◆ Problem statement ◆
Would you retype the listing below exactly as given?
# # #
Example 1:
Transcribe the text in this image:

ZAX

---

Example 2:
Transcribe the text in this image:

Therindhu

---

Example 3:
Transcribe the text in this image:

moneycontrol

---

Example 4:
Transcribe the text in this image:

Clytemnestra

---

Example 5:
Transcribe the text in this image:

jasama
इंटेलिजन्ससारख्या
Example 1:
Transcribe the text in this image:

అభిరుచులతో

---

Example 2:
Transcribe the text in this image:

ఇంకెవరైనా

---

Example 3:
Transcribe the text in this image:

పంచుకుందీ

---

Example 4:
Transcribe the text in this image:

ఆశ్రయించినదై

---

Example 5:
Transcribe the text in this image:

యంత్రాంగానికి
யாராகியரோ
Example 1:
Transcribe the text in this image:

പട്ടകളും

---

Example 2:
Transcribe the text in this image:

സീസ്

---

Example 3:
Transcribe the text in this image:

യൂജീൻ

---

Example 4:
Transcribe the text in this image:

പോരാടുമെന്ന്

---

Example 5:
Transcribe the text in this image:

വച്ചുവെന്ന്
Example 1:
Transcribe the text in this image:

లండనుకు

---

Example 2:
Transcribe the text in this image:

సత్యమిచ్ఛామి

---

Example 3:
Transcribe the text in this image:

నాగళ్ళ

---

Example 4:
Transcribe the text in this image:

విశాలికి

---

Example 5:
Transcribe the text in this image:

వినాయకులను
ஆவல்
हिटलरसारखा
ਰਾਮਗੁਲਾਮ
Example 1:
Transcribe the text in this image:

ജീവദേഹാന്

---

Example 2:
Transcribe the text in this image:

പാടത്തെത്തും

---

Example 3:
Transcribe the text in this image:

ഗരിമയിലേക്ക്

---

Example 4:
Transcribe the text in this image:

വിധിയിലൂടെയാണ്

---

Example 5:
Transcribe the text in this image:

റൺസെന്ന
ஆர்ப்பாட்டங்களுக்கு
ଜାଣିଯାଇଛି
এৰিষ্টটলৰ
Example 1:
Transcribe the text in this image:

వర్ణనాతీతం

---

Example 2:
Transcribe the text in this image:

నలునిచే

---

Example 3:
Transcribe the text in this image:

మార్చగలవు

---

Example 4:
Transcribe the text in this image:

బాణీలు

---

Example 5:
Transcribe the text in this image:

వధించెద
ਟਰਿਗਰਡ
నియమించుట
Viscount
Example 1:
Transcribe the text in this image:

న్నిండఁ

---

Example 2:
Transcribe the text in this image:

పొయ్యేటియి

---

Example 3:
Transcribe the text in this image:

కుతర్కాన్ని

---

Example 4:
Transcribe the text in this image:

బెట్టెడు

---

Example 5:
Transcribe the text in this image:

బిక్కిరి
# # #
◆ Exercise solution ◆
Example 1:
Transcribe the text in this image:

ZAX

---

Example 2:
Transcribe the text in this image:

Therindhu

---

Example 3:
Transcribe the text in this image:

moneycontrol

---

Example 4:
Transcribe the text in this image:

Clytemnestra

---

Example 5:
Transcribe the text in this image:

jasama
इंटेलिजन्ससारख्या
Example 1:
Transcribe the text in this image:

అభిరుచులతో

---

Example 2:
Transcribe the text in this image:

ఇంకెవరైనా

---

Example 3:
Transcribe the text in this image:

పంచుకుందీ

---

Example 4:
Transcribe the text in this image:

ఆశ్రయించినదై

---

Example 5:
Transcribe the text in this image:

యంత్రాంగానికి
யாராகியரோ
Example 1:
Transcribe the text in this image:

പട്ടകളും

---

Example 2:
Transcribe the text in this image:

സീസ്

---

Example 3:
Transcribe the text in this image:

യൂജീൻ

---

Example 4:
Transcribe the text in this image:

പോരാടുമെന്ന്

---

Example 5:
Transcribe the text in this image:

വച്ചുവെന്ന്
Example 1:
Transcribe the text in this image:

లండనుకు

---

Example 2:
Transcribe the text in this image:

సత్యమిచ్ఛామి

---

Example 3:
Transcribe the text in this image:

నాగళ్ళ

---

Example 4:
Transcribe the text in this image:

విశాలికి

---

Example 5:
Transcribe the text in this image:

వినాయకులను
ஆவல்
हिटलरसारखा
ਰਾਮਗੁਲਾਮ
Example 1:
Transcribe the text in this image:

ജീവദേഹാന്

---

Example 2:
Transcribe the text in this image:

പാടത്തെത്തും

---

Example 3:
Transcribe the text in this image:

ഗരിമയിലേക്ക്

---

Example 4:
Transcribe the text in this image:

വിധിയിലൂടെയാണ്

---

Example 5:
Transcribe the text in this image:

റൺസെന്ന
ஆர்ப்பாட்டங்களுக்கு
ଜାଣିଯାଇଛି
এৰিষ্টটলৰ
Example 1:
Transcribe the text in this image:

వర్ణనాతీతం

---

Example 2:
Transcribe the text in this image:

నలునిచే

---

Example 3:
Transcribe the text in this image:

మార్చగలవు

---

Example 4:
Transcribe the text in this image:

బాణీలు

---

Example 5:
Transcribe the text in this image:

వధించెద
ਟਰਿਗਰਡ
నియమించుట
Viscount
Example 1:
Transcribe the text in this image:

న్నిండఁ

---

Example 2:
Transcribe the text in this image:

పొయ్యేటియి

---

Example 3:
Transcribe the text in this image:

కుతర్కాన్ని

---

Example 4:
Transcribe the text in this image:

బెట్టెడు

---

Example 5:
Transcribe the text in this image:

బిక్కిరి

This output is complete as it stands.